Rao takes over from Ashwini Kumar Tewari who has been appointed as MD at State Bank of India.

SBI Card in a statement said, “Rama Mohan Rao Amara is a veteran banker, with a successful career spanning over 29 years at the State Bank of India. Prior to taking charge at SBI Card, Mr. Rao was the Chief General Manager, SBI Bhopal Circle, where he managed two key states MP & Chhattisgarh.”

Ashwini Kumar Tewari, MD at State Bank of India said, “We are pleased to welcome Mr. Rama Mohan Rao Amara as the MD & CEO of SBI Card. He has exhibited reliable and proficient leadership, while managing key assignments across India and abroad. His vision and strategic approach would be a key enabler to lead the rapidly growing credit card business. We are confident that he will be able to further strengthen SBI Card’s position and thereby increase value for all stakeholders.”

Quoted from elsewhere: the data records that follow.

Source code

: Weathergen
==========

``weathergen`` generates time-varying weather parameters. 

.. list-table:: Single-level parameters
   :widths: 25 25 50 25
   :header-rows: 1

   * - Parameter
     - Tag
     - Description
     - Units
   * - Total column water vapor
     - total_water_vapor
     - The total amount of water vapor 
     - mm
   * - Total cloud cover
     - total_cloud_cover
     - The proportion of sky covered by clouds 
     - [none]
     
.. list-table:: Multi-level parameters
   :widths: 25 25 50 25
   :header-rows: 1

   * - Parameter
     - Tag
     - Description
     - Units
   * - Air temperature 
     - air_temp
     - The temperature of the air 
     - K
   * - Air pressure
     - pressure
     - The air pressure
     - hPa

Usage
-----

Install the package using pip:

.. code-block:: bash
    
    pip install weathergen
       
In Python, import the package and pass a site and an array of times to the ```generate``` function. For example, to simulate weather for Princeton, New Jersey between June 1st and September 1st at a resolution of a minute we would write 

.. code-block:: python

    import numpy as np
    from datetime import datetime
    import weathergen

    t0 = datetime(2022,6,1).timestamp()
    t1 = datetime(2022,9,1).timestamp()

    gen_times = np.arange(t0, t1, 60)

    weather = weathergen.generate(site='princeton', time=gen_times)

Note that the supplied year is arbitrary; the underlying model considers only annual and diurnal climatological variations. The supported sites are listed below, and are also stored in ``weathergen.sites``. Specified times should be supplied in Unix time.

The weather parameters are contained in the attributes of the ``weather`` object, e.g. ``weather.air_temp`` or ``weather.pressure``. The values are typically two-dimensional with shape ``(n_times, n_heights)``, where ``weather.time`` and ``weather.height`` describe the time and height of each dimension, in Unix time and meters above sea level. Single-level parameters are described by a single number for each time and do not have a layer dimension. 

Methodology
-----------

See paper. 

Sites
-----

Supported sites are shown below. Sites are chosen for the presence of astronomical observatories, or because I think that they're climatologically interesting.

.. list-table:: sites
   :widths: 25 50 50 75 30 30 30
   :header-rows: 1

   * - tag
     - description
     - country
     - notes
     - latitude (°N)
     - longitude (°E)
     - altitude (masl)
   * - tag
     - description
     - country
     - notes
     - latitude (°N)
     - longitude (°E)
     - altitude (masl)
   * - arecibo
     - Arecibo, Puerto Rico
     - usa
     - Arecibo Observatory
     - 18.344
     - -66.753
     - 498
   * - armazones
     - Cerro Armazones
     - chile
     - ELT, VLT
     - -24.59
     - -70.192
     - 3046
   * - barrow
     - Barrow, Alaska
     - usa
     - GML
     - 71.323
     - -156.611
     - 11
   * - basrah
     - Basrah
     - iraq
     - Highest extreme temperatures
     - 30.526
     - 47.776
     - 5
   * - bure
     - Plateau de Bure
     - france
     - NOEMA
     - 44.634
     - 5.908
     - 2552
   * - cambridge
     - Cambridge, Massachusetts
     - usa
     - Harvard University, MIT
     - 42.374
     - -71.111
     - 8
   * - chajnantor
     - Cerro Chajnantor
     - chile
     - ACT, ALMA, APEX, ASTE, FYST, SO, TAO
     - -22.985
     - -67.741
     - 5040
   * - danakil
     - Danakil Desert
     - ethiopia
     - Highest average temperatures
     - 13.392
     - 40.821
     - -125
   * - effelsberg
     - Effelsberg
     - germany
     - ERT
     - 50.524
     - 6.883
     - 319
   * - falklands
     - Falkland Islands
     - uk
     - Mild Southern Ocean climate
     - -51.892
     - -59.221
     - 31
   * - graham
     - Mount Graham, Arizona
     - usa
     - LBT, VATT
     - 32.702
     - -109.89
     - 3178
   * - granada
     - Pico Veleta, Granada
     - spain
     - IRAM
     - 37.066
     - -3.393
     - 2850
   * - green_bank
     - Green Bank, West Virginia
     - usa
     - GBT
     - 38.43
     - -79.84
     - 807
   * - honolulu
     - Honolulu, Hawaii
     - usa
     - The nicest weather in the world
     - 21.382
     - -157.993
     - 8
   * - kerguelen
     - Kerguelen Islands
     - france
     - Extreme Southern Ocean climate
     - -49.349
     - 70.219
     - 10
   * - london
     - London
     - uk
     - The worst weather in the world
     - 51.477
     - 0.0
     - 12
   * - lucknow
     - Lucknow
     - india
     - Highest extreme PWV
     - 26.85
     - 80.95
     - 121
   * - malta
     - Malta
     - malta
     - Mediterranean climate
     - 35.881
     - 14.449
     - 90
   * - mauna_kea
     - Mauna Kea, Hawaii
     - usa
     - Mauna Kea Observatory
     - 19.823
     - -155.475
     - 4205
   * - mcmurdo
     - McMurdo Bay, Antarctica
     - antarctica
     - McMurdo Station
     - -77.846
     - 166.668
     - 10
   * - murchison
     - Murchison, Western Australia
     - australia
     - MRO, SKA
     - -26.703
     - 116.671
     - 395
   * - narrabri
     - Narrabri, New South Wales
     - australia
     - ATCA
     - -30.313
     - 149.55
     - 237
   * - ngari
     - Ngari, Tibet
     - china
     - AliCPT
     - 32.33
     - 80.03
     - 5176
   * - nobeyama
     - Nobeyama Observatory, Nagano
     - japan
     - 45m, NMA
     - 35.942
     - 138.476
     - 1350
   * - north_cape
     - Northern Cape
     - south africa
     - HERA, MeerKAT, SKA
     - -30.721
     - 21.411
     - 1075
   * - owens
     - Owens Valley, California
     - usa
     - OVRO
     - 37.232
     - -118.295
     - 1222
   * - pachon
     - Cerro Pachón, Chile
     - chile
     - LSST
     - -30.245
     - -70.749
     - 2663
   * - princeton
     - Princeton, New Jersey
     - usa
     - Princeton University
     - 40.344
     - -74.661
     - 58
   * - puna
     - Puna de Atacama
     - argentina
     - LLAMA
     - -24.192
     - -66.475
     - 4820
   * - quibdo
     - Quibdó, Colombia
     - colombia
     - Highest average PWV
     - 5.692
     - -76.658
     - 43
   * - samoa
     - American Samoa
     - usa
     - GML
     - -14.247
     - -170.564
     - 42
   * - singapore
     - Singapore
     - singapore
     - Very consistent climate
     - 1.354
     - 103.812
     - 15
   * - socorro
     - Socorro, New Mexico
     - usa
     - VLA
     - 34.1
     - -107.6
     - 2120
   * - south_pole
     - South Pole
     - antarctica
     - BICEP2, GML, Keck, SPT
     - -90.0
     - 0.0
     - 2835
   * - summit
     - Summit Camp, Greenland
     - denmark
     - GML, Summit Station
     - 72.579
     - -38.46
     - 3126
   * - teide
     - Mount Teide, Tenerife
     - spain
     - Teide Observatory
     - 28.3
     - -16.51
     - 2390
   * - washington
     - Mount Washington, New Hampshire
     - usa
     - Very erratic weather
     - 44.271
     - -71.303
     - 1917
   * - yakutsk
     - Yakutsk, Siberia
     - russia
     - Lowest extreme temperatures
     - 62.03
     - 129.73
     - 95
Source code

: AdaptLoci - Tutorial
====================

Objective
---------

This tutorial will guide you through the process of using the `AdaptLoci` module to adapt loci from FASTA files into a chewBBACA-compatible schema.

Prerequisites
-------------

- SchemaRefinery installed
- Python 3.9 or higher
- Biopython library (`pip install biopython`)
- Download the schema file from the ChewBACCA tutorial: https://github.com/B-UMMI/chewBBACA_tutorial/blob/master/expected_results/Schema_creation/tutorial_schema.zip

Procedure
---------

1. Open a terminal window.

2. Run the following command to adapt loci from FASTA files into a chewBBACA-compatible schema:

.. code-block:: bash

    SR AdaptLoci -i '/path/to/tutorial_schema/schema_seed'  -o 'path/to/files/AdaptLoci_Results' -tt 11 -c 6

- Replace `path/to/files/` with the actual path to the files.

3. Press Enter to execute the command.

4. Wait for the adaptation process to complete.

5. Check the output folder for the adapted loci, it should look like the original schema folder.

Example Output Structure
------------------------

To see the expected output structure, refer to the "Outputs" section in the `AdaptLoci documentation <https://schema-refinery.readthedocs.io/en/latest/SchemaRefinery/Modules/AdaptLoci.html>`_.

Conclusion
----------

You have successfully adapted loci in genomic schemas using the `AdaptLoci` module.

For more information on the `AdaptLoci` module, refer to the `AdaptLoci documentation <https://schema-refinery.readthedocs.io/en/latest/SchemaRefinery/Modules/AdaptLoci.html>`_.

On his appointment, Rama Mohan Rao Amara, MD & CEO, SBI Card said, “It is an exciting time to join SBI Card. The Indian economy is slowly but surely coming out of the grip of the pandemic. With a renewed focus towards cashless and digital payments, the country is firmly on the path to becoming a digital economy. Moreover, the Indian credit card market continues to present significant growth potential due to its favourable demographic changes and extremely low credit card penetration rate. SBI Card is known and respected as a customer centric, resilient, and nimble organization. I look forward to leading the organisation to newer heights.”

Rao had started his banking career with SBI in 1991 as a probationary officer and has expertise in field of credit, risk, and international banking. He has held two foreign posting in Singapore and later in US as CEO of Chicago branch and then as President and CEO of SBI California and has also served as CGM – Financial Control at SBI’s Corporate Centre in Mumbai.